14

“Eres viejo, dijo el joven, y cuesta suponer

Que las habilidades de antes pudieras tener;

Mas con una anguila en la nariz equilibrio guardas,

¿Cómo es posible que no se te caiga?”.

KATES VOLVIÓ A GOLPEAR la puerta y se peleó con el pomo.

Smiley me miró y yo le devolví la mirada. No podía decirle nada —aunque se me ocurriera algo— a aquella distancia sin arriesgarme a que Kates oyese mi voz.

Kates volvió a los puñetazos. Oí que le decía a Hank algo sobre romper el cristal. Smiley se agachó, depositó el revólver en el escalón que quedaba tras él y luego entró en el bar.
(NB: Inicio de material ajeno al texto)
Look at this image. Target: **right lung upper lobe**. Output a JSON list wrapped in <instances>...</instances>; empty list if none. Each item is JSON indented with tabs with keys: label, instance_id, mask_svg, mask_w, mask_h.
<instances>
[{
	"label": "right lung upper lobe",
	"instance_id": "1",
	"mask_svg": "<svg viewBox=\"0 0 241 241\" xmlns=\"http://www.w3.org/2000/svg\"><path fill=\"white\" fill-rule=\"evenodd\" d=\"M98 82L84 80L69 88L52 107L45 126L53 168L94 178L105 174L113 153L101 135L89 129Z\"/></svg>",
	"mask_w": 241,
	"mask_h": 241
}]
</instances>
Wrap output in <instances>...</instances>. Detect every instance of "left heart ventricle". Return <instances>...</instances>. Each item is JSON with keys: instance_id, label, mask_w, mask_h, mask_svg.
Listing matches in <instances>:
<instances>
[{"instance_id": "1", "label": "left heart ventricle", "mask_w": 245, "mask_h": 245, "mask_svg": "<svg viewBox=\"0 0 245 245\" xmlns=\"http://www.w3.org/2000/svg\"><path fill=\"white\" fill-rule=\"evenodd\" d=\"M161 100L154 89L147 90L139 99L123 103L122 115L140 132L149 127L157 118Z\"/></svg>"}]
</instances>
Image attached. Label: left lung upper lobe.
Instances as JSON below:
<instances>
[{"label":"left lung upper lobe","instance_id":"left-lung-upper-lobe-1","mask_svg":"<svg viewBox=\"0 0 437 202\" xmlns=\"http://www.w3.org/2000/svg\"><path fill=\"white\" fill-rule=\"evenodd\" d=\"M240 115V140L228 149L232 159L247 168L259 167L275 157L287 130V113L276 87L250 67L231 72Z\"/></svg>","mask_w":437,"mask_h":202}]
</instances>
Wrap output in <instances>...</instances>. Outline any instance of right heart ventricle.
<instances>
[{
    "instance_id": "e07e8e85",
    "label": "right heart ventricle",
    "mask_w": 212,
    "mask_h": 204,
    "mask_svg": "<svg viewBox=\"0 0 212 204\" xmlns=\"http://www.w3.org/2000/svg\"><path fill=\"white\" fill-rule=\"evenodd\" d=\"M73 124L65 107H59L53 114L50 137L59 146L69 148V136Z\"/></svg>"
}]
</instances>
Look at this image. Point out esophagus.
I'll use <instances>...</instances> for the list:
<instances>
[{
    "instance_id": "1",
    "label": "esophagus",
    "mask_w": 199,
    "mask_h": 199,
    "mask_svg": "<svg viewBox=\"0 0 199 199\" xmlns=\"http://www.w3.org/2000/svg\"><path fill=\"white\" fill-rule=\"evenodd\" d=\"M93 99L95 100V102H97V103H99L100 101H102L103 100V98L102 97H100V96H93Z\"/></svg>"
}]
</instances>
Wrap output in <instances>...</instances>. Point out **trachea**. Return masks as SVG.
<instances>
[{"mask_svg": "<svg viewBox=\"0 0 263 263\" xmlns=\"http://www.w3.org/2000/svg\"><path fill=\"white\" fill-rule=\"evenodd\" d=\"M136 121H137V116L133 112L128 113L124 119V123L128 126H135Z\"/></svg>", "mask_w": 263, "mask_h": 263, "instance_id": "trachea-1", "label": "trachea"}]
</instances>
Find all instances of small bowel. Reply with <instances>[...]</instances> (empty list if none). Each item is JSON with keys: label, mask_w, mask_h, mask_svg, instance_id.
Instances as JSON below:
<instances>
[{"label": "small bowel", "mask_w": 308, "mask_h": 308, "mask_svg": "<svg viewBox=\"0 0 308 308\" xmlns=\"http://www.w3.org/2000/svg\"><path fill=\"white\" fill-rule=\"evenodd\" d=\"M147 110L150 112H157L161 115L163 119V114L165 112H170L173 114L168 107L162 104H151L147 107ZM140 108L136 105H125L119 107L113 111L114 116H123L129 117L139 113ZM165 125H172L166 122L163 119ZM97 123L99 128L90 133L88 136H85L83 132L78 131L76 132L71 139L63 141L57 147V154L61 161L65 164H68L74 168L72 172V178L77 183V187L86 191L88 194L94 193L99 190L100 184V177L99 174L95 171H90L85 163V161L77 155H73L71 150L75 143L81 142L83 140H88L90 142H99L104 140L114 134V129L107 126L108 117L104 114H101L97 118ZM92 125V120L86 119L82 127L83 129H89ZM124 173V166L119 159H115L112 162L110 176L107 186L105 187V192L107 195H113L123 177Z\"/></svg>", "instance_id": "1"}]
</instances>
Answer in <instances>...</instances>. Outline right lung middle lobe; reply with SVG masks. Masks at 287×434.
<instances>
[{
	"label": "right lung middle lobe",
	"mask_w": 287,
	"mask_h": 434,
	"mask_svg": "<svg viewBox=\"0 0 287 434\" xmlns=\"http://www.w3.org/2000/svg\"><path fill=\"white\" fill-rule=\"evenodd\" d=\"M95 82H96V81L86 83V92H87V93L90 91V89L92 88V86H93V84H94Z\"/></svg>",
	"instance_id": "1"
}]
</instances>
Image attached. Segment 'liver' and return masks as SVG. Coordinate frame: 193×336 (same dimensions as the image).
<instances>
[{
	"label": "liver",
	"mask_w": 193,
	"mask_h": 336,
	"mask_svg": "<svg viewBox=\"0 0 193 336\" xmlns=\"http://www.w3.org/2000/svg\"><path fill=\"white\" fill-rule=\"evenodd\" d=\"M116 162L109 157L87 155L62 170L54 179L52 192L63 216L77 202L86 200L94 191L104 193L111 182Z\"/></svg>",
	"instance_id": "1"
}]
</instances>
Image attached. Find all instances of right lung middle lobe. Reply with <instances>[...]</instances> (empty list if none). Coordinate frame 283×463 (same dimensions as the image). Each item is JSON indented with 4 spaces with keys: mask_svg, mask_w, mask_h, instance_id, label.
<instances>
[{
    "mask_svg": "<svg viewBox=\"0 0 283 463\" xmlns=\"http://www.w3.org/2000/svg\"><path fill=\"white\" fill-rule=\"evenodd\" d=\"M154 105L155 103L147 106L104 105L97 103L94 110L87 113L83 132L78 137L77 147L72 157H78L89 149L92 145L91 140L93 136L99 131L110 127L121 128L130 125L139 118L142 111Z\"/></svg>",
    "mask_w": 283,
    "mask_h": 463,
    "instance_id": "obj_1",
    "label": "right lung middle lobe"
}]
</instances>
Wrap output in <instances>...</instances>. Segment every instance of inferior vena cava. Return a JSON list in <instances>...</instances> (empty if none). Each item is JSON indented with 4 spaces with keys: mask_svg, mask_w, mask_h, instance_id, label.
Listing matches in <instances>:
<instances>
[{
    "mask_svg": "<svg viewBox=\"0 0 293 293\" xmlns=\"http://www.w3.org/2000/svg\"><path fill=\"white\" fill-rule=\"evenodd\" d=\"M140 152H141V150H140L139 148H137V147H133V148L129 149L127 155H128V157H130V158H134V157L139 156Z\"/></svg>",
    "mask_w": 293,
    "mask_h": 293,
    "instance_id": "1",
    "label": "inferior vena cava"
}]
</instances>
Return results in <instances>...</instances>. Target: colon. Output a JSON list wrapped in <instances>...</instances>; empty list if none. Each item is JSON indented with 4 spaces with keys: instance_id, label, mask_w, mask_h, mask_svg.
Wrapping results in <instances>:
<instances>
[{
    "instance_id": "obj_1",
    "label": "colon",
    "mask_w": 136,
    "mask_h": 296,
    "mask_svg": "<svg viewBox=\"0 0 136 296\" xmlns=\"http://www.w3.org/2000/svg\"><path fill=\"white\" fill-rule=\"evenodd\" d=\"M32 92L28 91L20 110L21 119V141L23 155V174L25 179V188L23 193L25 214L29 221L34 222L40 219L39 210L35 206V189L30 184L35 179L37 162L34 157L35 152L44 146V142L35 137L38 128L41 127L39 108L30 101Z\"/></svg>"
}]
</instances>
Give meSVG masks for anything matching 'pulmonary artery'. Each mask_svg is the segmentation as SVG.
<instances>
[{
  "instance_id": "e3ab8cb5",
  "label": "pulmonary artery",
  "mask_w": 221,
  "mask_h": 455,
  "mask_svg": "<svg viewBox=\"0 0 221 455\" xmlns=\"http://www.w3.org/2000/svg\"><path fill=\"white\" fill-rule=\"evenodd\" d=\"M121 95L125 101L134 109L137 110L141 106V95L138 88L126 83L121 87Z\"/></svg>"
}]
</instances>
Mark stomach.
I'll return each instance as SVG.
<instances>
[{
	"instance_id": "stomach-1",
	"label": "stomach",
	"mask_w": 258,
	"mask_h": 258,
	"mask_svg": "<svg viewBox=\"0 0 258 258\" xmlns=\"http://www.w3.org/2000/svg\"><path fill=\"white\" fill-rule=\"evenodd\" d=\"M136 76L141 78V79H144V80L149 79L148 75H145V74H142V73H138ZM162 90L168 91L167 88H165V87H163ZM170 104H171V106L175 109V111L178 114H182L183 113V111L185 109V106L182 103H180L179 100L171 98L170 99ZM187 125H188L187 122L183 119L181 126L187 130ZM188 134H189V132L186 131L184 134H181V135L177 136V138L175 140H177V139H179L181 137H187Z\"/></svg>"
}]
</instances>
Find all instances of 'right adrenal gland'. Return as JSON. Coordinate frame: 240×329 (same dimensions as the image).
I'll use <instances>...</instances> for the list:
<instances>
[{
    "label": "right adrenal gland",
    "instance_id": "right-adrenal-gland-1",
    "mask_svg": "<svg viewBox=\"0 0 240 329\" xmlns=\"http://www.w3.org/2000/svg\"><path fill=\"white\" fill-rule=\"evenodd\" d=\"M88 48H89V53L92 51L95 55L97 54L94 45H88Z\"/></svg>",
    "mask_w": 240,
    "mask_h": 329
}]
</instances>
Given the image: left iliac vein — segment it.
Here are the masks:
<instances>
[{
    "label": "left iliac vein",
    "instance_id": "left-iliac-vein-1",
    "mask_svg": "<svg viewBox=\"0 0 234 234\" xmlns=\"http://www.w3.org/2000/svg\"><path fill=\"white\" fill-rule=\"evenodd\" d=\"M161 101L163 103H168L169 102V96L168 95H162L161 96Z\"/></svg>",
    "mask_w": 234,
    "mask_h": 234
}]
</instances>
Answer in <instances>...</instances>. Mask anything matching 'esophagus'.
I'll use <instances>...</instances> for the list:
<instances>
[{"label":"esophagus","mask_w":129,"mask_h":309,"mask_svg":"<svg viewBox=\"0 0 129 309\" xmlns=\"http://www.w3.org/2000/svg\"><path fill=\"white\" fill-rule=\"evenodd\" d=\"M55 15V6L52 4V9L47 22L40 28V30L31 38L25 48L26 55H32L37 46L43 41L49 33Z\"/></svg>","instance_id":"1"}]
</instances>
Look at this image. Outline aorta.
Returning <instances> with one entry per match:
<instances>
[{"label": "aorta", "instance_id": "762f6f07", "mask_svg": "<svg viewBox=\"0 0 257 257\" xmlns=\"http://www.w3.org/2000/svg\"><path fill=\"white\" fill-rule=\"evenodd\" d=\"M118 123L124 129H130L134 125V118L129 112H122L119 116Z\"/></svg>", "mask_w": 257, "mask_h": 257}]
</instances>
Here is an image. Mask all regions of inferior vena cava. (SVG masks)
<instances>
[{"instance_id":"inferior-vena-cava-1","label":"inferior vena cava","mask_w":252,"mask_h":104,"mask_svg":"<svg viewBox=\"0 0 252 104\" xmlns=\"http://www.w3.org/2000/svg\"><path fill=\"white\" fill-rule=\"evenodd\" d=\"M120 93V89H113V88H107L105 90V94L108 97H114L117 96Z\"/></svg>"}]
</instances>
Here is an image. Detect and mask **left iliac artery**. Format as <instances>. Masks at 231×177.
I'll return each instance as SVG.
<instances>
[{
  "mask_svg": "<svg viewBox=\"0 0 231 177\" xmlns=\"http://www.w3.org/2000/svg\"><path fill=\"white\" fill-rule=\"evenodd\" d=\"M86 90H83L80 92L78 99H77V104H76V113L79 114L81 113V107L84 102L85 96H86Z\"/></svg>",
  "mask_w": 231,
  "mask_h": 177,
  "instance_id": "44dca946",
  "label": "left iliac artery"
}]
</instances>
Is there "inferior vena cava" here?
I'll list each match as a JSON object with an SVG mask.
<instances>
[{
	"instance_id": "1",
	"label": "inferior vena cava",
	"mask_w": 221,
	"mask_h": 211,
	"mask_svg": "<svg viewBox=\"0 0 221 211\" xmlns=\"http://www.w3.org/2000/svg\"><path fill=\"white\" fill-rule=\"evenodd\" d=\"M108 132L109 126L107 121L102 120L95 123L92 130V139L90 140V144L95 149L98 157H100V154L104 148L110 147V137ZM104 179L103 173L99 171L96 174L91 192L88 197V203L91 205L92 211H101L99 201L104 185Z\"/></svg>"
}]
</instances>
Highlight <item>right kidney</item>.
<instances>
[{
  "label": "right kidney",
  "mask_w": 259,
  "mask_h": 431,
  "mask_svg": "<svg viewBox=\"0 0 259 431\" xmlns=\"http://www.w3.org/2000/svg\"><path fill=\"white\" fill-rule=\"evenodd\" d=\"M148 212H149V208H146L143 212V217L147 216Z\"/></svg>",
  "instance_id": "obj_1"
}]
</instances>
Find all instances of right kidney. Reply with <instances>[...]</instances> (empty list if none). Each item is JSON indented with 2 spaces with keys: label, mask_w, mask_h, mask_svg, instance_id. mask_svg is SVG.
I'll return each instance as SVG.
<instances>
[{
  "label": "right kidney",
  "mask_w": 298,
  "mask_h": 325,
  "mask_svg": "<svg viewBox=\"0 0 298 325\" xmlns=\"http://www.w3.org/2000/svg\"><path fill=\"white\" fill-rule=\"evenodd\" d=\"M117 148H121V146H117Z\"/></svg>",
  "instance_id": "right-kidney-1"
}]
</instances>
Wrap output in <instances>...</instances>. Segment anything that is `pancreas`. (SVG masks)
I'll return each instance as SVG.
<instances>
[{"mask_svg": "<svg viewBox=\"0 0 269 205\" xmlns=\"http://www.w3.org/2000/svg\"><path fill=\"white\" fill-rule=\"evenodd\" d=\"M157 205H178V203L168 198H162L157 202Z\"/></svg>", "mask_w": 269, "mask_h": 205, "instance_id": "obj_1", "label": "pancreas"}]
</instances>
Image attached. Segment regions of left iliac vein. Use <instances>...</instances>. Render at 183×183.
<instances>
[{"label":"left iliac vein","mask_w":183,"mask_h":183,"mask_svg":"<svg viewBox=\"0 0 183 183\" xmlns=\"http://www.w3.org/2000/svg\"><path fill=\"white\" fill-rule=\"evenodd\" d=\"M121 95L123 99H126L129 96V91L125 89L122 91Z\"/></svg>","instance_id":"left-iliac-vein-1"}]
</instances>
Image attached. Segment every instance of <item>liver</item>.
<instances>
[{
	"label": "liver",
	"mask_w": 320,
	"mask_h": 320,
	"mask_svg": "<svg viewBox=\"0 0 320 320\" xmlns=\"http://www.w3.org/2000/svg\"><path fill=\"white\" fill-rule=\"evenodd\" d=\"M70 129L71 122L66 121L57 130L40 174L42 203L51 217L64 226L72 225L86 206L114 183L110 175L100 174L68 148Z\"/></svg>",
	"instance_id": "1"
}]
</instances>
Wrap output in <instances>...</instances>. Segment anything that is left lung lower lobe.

Sin siquiera mirarme, caminó hacia la puerta de la calle y, al verle, Kates dejó de montar jaleo.

Smiley no caminó recto hacia la puerta, sino que describió una pequeña curva que lo hizo pasar por delante de mi mesa. Aprovechó para quitarme el cigarro de la mano. Se lo llevó a la boca, se acercó a la puerta y la abrió.

Yo no podía ver lo que pasaba y ni se me ocurrió sacar la cabeza por detrás del recodo. Me quedé allí sentado, sudando.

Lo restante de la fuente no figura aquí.